A recent opinion piece by New York Times columnist Masha Gessen has generated debate by suggesting that two recent terror attacks—one targeting Israeli embassy staff in Washington, D.C., and another aimed at a Jewish group in Boulder, Colorado—should be viewed as politically motivated rather than anti-Semitic acts, according to the Washington Free Beacon.
Gessen’s column contends that “violence that looks antisemitic may—even when it very effectively serves to scare a great many Jews—be something else,” and argues these incidents were driven by the political context of the ongoing war in Gaza. According to Gessen, neither attack was exclusive to Jewish gatherings such as synagogue services, but both were “inextricable” from the conflict between Israel and Hamas. The columnist notes that while the Boulder attack was broad in scope, the Washington shooting was more narrowly targeted at representatives of the Israeli government.

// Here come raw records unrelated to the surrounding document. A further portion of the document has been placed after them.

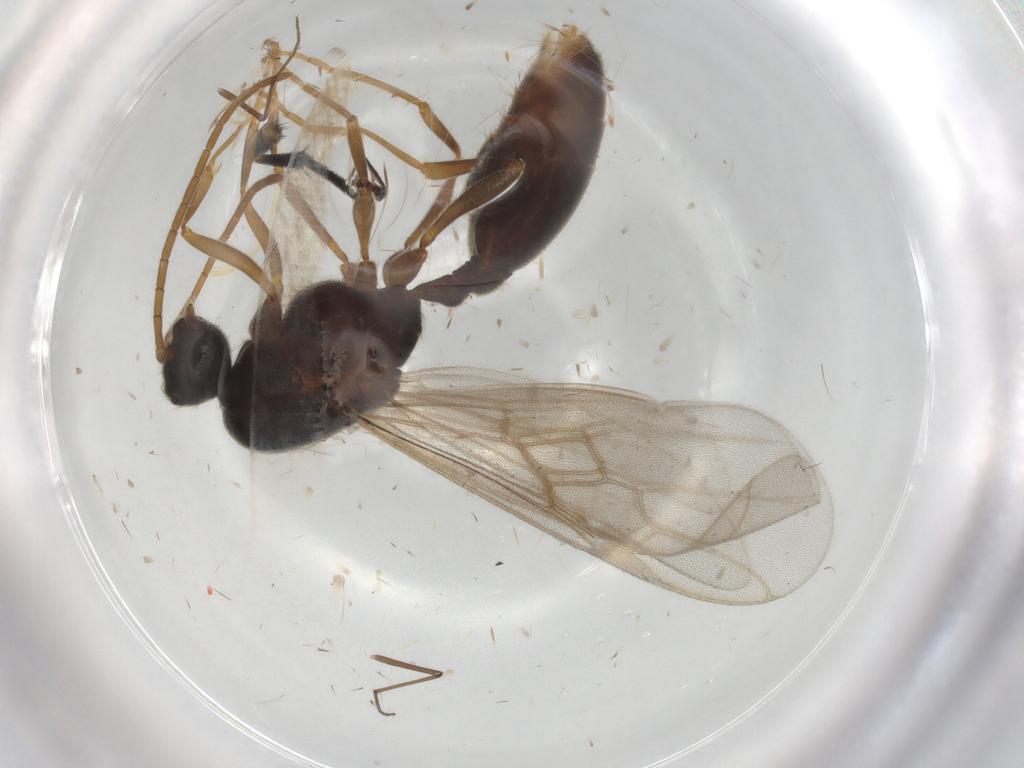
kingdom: Animalia
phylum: Arthropoda
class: Insecta
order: Hymenoptera
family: Formicidae
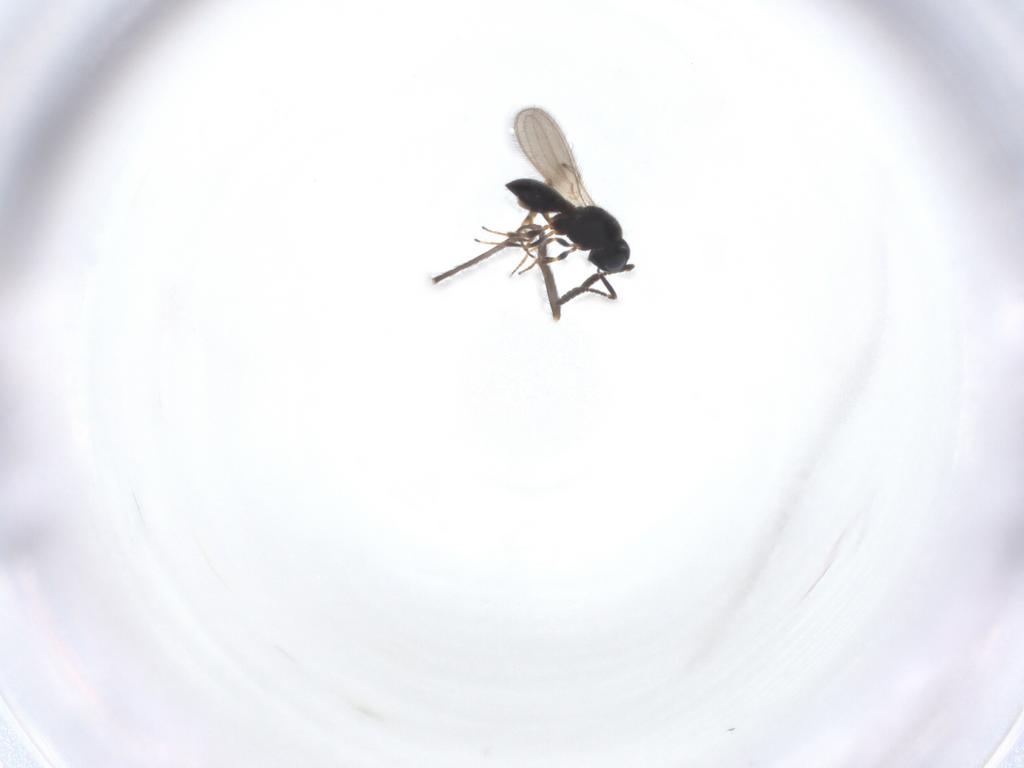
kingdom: Animalia
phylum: Arthropoda
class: Insecta
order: Hymenoptera
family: Scelionidae
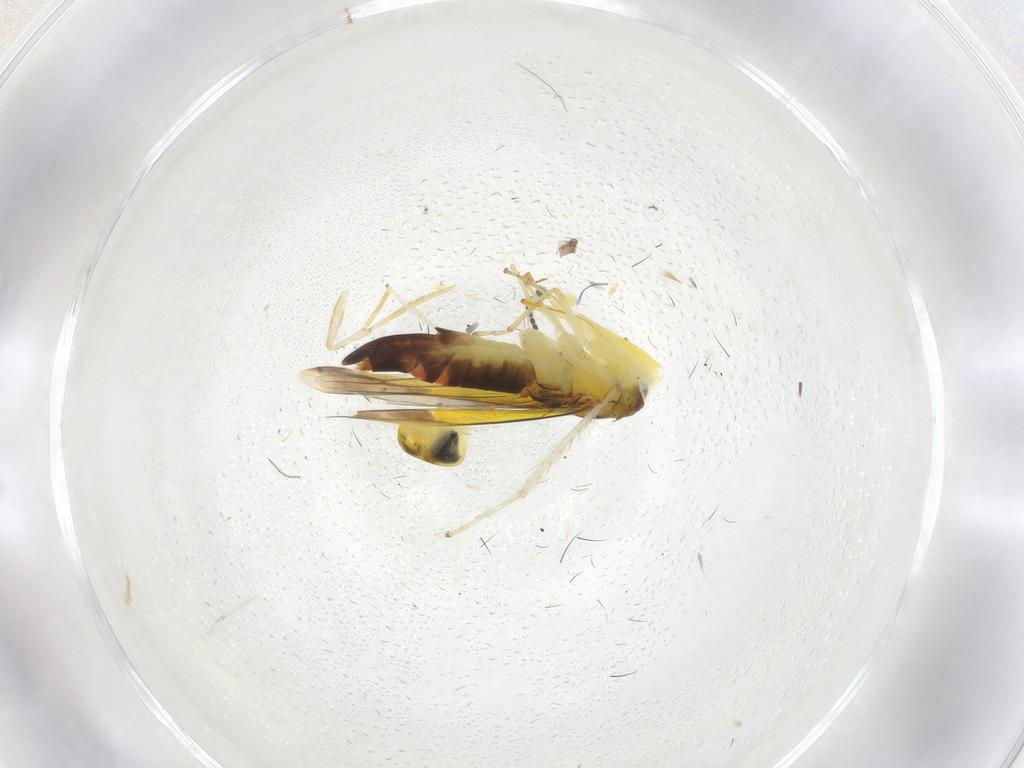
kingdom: Animalia
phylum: Arthropoda
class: Insecta
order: Hemiptera
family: Cicadellidae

However, both assailants specifically targeted events likely to be attended by Jews. In Washington, Elias Rodriguez shot and killed two people outside the Capital Jewish Museum while shouting “Free, free Palestine” upon arrest. In Boulder, Mohamed Soliman threw Molotov cocktails at a group supporting Israeli hostages held by Hamas, injuring 15 people, including an 88-year-old Holocaust survivor, and was reportedly heard yelling “end Zionists.”
According to the Free Beacon, “Gessen pointed out that Rodriguez didn’t mention ‘Jews’ or ‘Zionists’ in his 900-page manifesto, opening ‘the possibility that he had a different motive.’”

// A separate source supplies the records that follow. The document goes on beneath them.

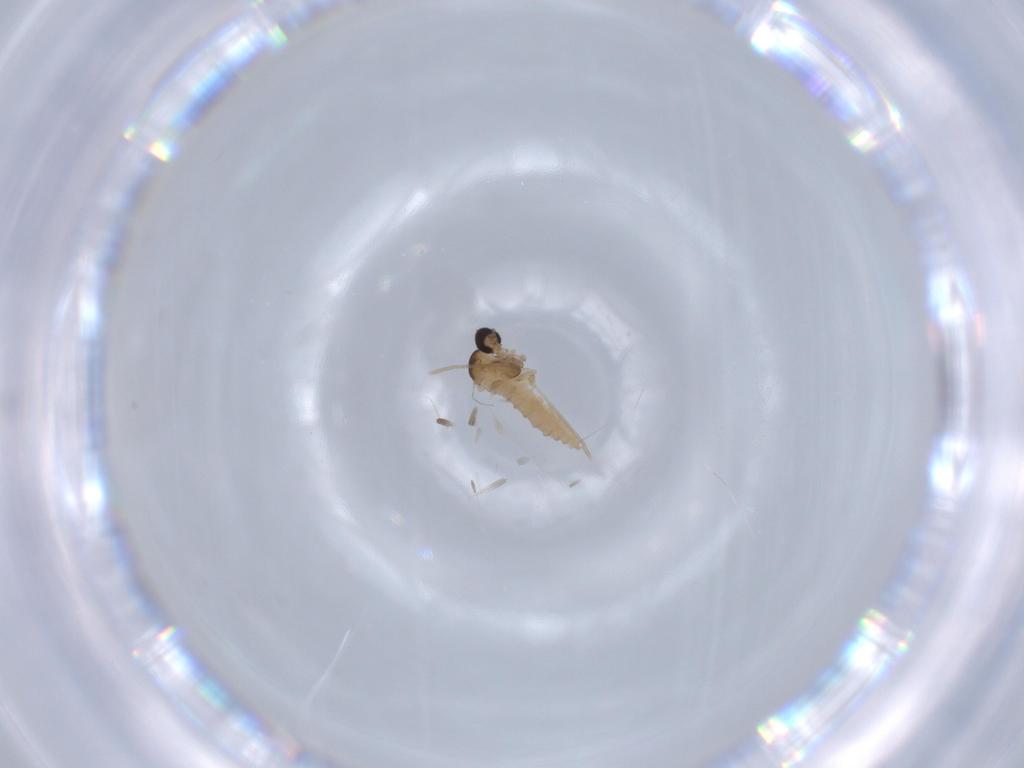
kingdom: Animalia
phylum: Arthropoda
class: Insecta
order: Diptera
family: Cecidomyiidae
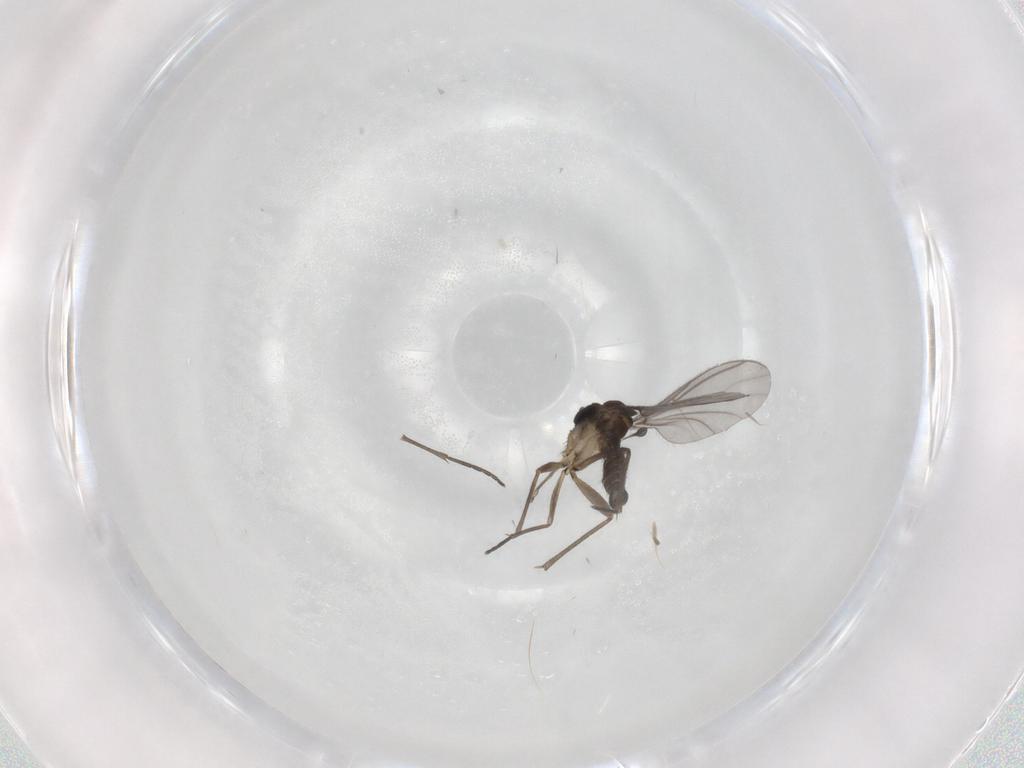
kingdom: Animalia
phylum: Arthropoda
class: Insecta
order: Diptera
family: Sciaridae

The attacks have unsettled Jewish communities nationwide, however. In Boulder, local Jews rallied after the firebombing but expressed fear and unease in the aftermath. Meanwhile, anti-Semitic incidents have surged across the United States, with the Anti-Defamation League reporting over 10,000 incidents in the year following Hamas’s October 7 attack on Israel—a more than 200% increase, according to the Free Beacon.
Gessen’s argument stands in contrast to the New York Times editorial board’s own recent statement that “no political arguments or ideological context can justify” rising bigotry against Jews, and that anti-Semitism has become an urgent problem, with Jewish Americans at higher risk of hate crimes than any other group.

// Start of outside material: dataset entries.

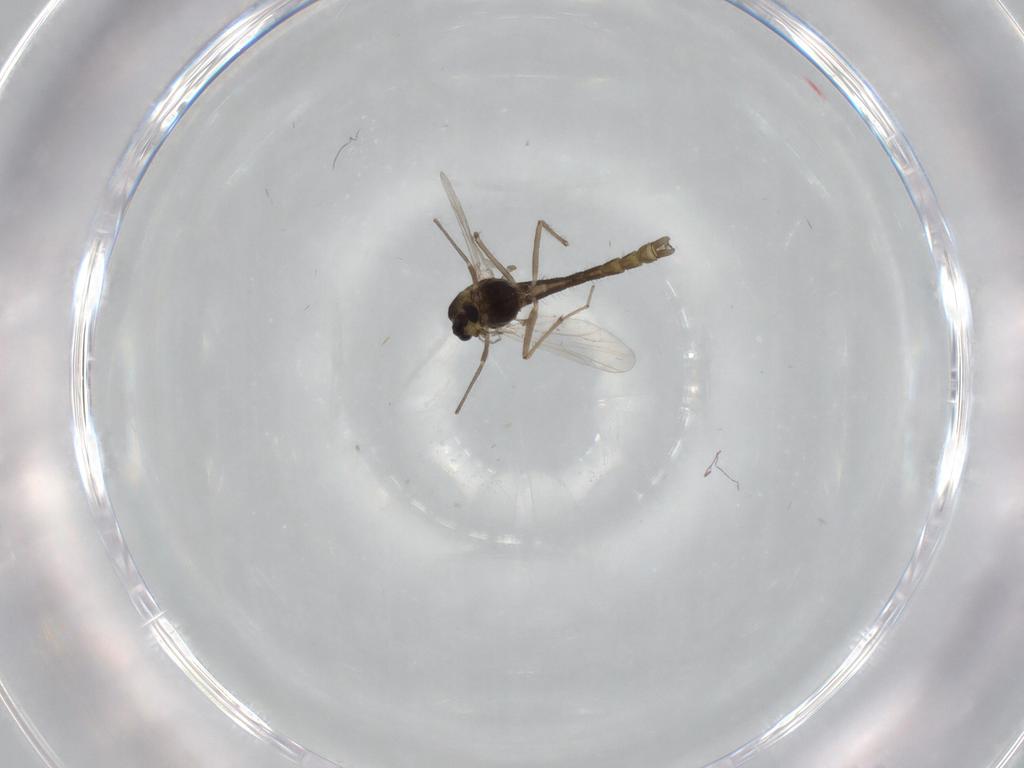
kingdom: Animalia
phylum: Arthropoda
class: Insecta
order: Diptera
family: Chironomidae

Gessen also references a debate over the term anti-Semitism. According to the Free Beacon, “Gessen’s arguments were part of a broader piece, ‘The Attacks on Zohran Mamdani Show That We Need a New Understanding of Antisemitism,’ which asserted that New York City’s presumptive Democratic mayoral nominee has faced false accusations of anti-Semitism. Ahead of his primary win, Mamdani defended the phrase ‘globalize the intifada,’ a popular chant at anti-Israel protests that calls for violence against Jews worldwide.”
The International Holocaust Remembrance Alliance defines anti-Semitism as “denying the Jewish people their right to self-determination, e.g., by claiming that the existence of a State of Israel is a racist endeavor.”
A New York Times spokesperson defended Gessen’s column as part of the paper’s commitment to presenting diverse perspectives, emphasizing that the opinion section is designed to foster understanding of multiple viewpoints.